Write out word for word each line of the records, beginning at the first and stopping after the line with "4. ROK to Revise Law on DPRK". Leave the pictures out.

+++ Data provided +++

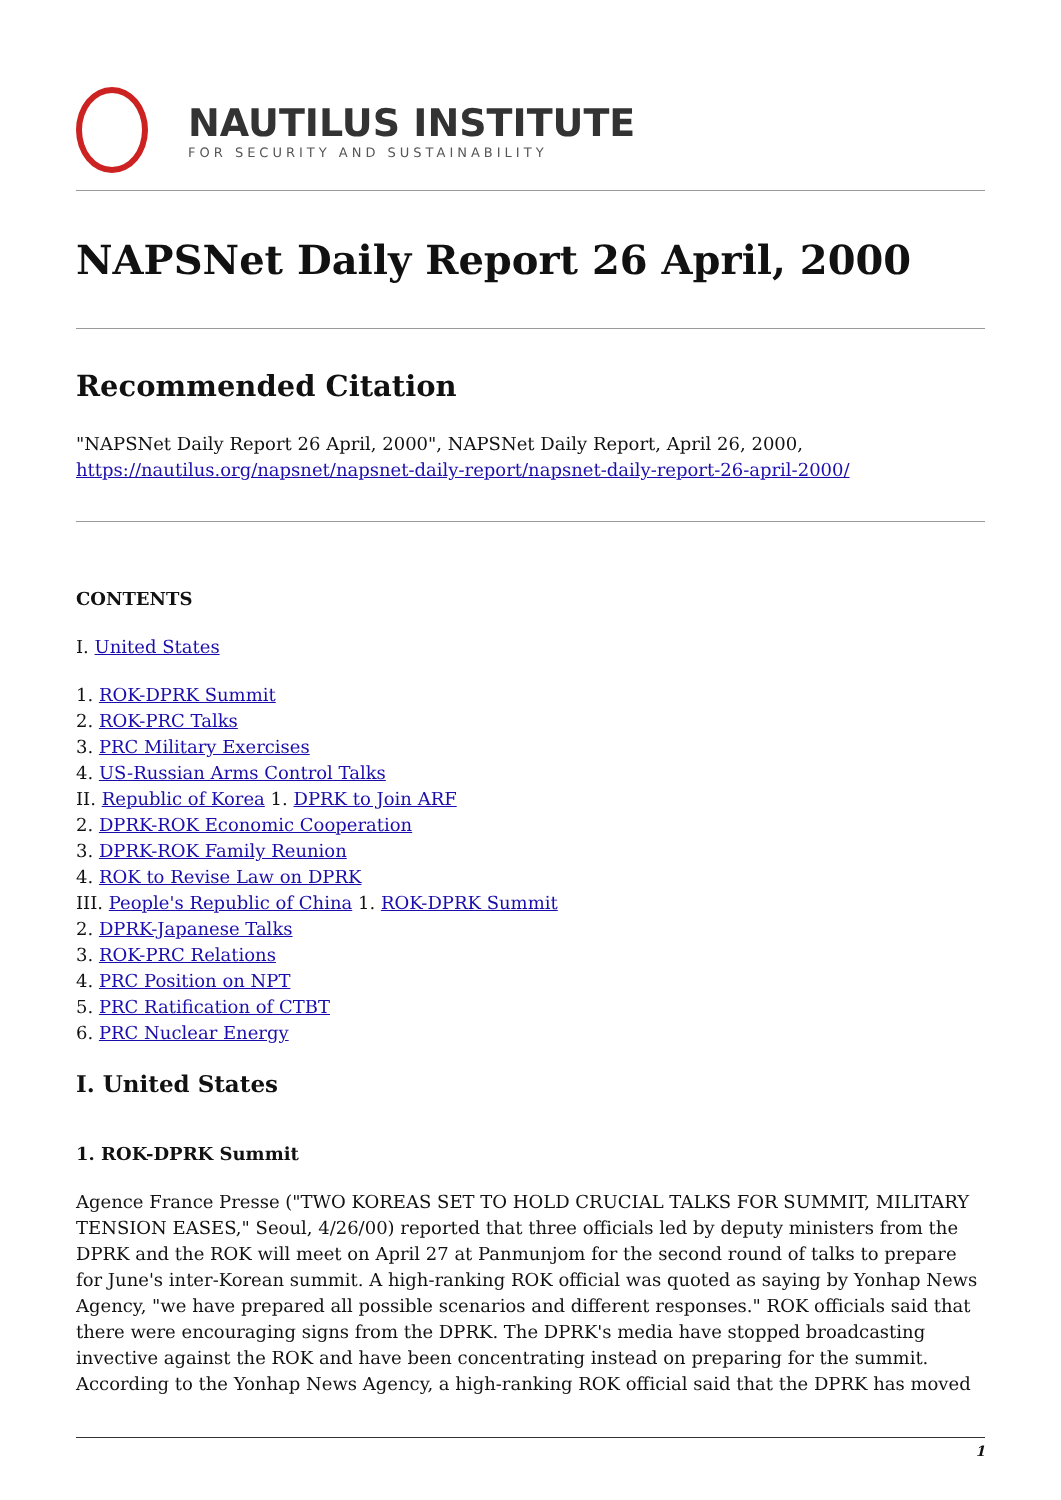NAUTILUS INSTITUTE
FOR SECURITY AND SUSTAINABILITY
NAPSNet Daily Report 26 April, 2000
Recommended Citation
"NAPSNet Daily Report 26 April, 2000", NAPSNet Daily Report, April 26, 2000, https://nautilus.org/napsnet/napsnet-daily-report/napsnet-daily-report-26-april-2000/
CONTENTS
I. United States
1. ROK-DPRK Summit
2. ROK-PRC Talks
3. PRC Military Exercises
4. US-Russian Arms Control Talks
II. Republic of Korea 1. DPRK to Join ARF
2. DPRK-ROK Economic Cooperation
3. DPRK-ROK Family Reunion
4. ROK to Revise Law on DPRK
III. People's Republic of China 1. ROK-DPRK Summit
2. DPRK-Japanese Talks
3. ROK-PRC Relations
4. PRC Position on NPT
5. PRC Ratification of CTBT
6. PRC Nuclear Energy
I. United States
1. ROK-DPRK Summit
Agence France Presse ("TWO KOREAS SET TO HOLD CRUCIAL TALKS FOR SUMMIT, MILITARY TENSION EASES," Seoul, 4/26/00) reported that three officials led by deputy ministers from the DPRK and the ROK will meet on April 27 at Panmunjom for the second round of talks to prepare for June's inter-Korean summit. A high-ranking ROK official was quoted as saying by Yonhap News Agency, "we have prepared all possible scenarios and different responses." ROK officials said that there were encouraging signs from the DPRK. The DPRK's media have stopped broadcasting invective against the ROK and have been concentrating instead on preparing for the summit. According to the Yonhap News Agency, a high-ranking ROK official said that the DPRK has moved
1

+++

## [Result]
NAUTILUS INSTITUTE
FOR SECURITY AND SUSTAINABILITY
NAPSNet Daily Report 26 April, 2000
Recommended Citation
"NAPSNet Daily Report 26 April, 2000", NAPSNet Daily Report, April 26, 2000, https://nautilus.org/napsnet/napsnet-daily-report/napsnet-daily-report-26-april-2000/
CONTENTS
I. United States
1. ROK-DPRK Summit
2. ROK-PRC Talks
3. PRC Military Exercises
4. US-Russian Arms Control Talks
II. Republic of Korea 1. DPRK to Join ARF
2. DPRK-ROK Economic Cooperation
3. DPRK-ROK Family Reunion
4. ROK to Revise Law on DPRK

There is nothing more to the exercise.